Avoid: The onion family
Secondary crop: Tomato (determinate), eggplant, capsicums, zucchini, cabbage.
Ground cover seed: Carrots, radish, spinach, rocket, leaf lettuce, parsley, coriander, mint.


Avoid: Tomato, eggplant, capsicum
Secondary crop: Climbing beans and peas, zucchini, potato.
Ground cover seedlings: Cucumber, melon, pumpkin, nasturtium.

Home Farm creates layers in every patch. Pictured above and below, a tomato is the primary plant. Ground cover seeds are then sprinkled about, before a secondary crop is added — this garden includes leaf lettuce, parsley, celery, leek and spring onion. Extra space is taken up with herbs (chives, oregano, thyme) and beneficial flowers (alyssum, marigold). Lastly, mulch is added to keep in moisture and ward away weeds.

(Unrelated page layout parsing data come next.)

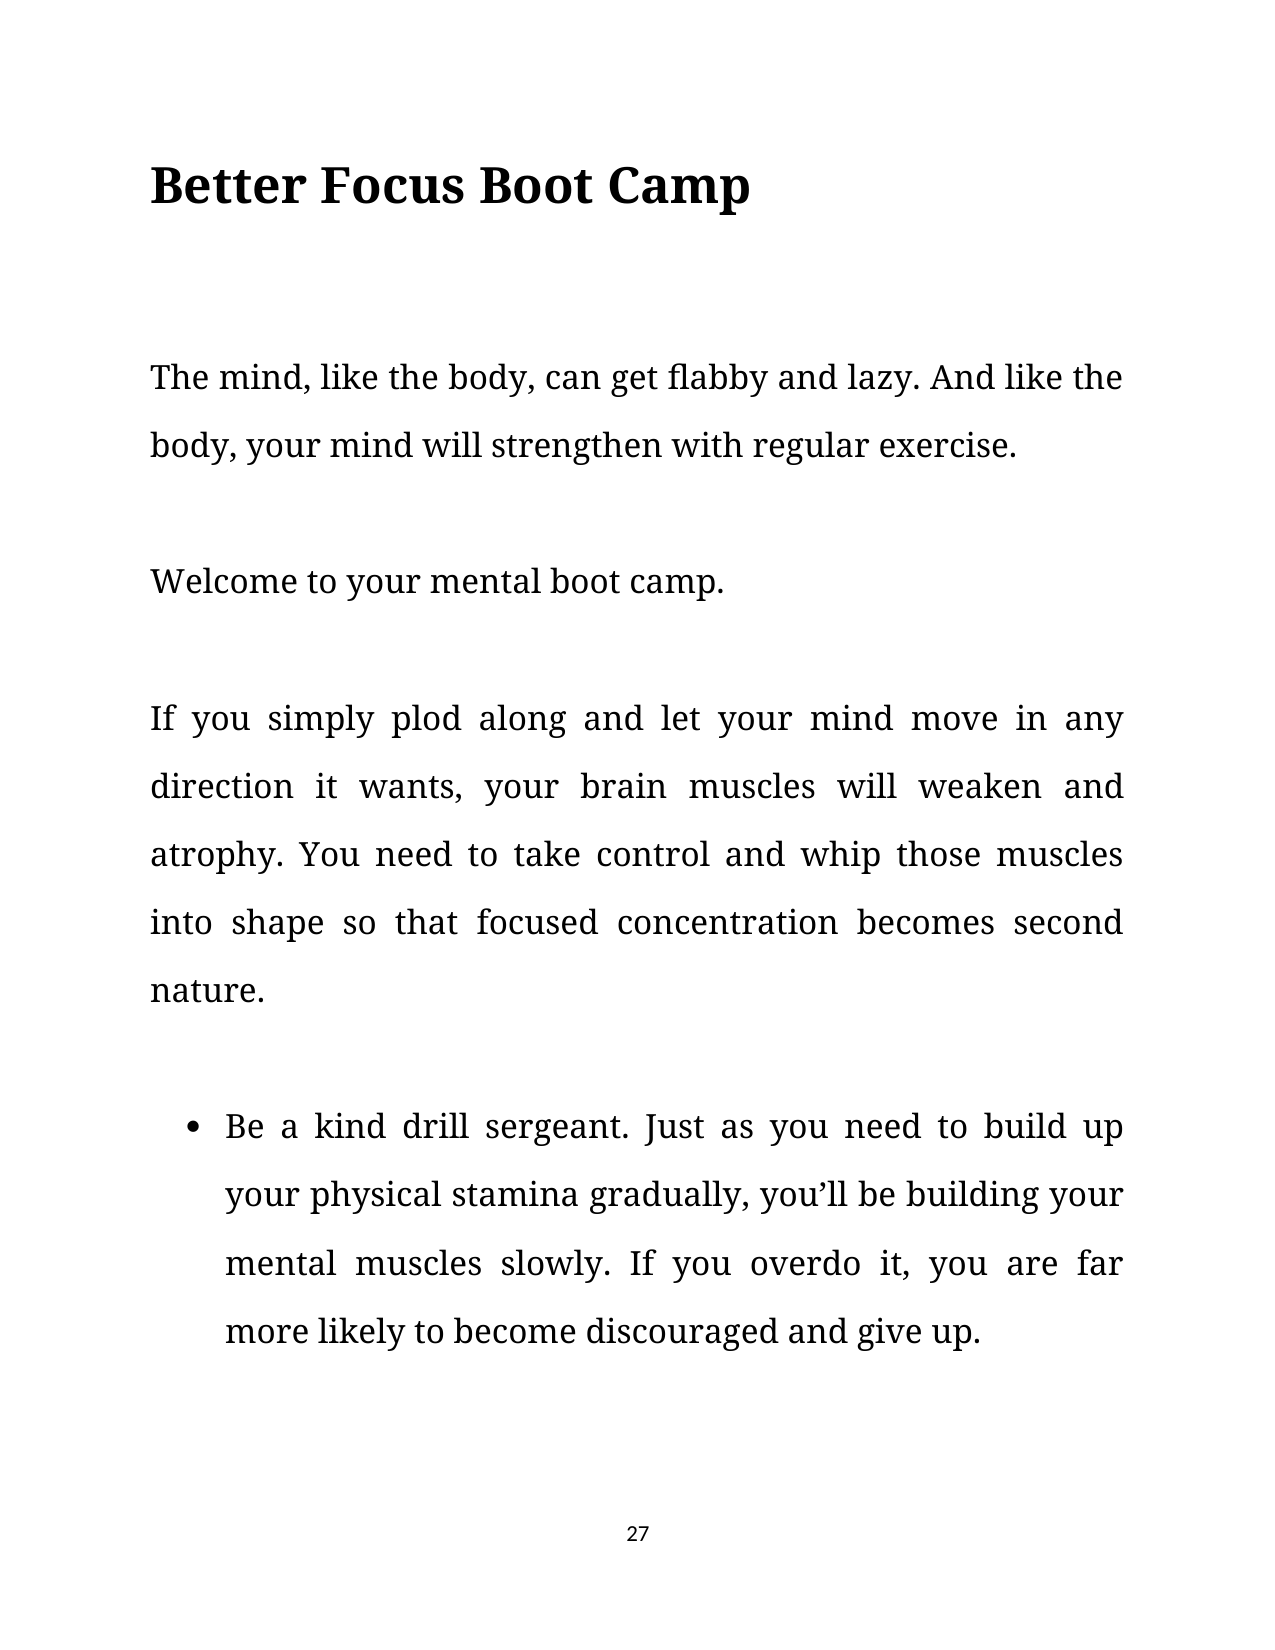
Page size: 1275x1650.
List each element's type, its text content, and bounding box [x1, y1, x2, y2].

list If you simply plod along and let your mind move in any direction it wants, your brain muscles will weaken and atrophy. You need to take control and whip those muscles into shape so that focused concentration becomes second nature. [150, 694, 1125, 1012]
list Be a kind drill sergeant. Just as you need to build up your physical stamina gradually, you’ll be building your mental muscles slowly. If you overdo it, you are far more likely to become discouraged and give up. [187, 1103, 1125, 1353]
text Better Focus Boot Camp [150, 150, 1125, 218]
list The mind, like the body, can get flabby and lazy. And like the body, your mind will strengthen with regular exercise. [150, 354, 1125, 467]
list Welcome to your mental boot camp. [150, 558, 1125, 603]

Note: Any onion or relative (leek, garlic and chives), don’t grow well near the legume family (beans and peas). Plant them well away from each other. Any extra space can be filled with edible herbs and flowers that deter pest insects and attract good ones, especially ones that feed the bees! Keep the same framework in mind before planting, thinking about the space it will eventually take up and how long it will hold that space for. Here’s some of our favourites:


Basil, chives (plant away from beans and peas), coriander, dill, marjoram, oregano, parsley, rosemary, sage, thyme.


Alyssum, borage, calendula, chamomile, lavender, marigold, nasturtium, sunflower. There you have
it — a weed-free and fertile space with plant communities that support and encourage each other
to reach their full potential. Get to know the plants you want to grow and look into various ways
of growing them; get experimenting with companion combos! Remember to keep it dense (use every bit of the growing space) and keep it diverse (more species = more biodiversity). A monthly liquid feed will keep your plants happy and healthy and growing hard!

Hot tip for planting seedlings

Before you plant seedlings, fill a container with water so you can completely submerge the seedling’s container — we use a wheelbarrow, which allows us to move it around. Soak for at least 30 seconds, then drain and plant. You could add liquid nutrient solution to the water to kick start growth. We use
a liquid seaweed solution and after we’ve planted, we feed the garden with the leftover water.